Material for this task:

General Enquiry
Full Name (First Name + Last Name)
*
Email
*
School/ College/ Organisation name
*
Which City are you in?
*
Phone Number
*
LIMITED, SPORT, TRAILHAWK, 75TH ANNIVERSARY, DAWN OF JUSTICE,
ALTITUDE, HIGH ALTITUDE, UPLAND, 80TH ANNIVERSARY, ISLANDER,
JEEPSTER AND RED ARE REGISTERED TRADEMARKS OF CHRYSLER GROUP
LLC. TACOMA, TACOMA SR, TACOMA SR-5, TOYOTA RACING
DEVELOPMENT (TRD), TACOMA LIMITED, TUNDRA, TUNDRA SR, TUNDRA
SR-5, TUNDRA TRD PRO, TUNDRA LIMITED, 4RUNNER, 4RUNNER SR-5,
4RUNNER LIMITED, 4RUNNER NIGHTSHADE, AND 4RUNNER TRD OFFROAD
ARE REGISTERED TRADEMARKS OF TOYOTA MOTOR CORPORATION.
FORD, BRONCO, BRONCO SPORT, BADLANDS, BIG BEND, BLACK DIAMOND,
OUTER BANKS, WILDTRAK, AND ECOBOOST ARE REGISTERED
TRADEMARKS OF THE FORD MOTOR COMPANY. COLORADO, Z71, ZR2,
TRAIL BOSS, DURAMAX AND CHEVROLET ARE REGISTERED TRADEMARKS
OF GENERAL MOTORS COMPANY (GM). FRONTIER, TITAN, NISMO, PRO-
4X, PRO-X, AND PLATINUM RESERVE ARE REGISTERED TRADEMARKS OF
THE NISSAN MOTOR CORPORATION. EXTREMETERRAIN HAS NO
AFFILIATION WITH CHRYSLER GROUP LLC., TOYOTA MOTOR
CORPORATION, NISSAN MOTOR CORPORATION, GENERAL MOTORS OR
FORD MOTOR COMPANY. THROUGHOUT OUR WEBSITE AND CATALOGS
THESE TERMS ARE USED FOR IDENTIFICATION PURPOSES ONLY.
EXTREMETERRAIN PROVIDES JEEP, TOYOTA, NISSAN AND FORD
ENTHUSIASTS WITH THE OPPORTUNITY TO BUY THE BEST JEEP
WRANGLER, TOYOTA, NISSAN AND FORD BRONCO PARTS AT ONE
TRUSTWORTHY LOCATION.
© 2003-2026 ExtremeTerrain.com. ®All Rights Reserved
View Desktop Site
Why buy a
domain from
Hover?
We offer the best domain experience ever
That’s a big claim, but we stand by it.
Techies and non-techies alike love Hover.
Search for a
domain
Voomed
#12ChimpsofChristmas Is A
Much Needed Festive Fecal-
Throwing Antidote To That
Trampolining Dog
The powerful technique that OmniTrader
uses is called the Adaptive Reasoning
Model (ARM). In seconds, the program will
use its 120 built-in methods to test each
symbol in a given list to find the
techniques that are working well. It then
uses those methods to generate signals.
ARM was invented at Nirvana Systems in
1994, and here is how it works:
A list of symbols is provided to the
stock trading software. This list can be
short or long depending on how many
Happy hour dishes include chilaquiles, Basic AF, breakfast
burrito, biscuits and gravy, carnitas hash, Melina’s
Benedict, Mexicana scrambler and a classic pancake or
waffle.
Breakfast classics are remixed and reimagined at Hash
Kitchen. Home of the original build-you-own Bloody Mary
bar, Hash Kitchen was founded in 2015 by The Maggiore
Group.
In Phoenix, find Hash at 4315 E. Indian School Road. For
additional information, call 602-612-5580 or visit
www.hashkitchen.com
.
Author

Assignment:
Report every line from the listing above where the string "methods" can be found.

Problem solution:
use its 120 built-in methods to test each
uses those methods to generate signals.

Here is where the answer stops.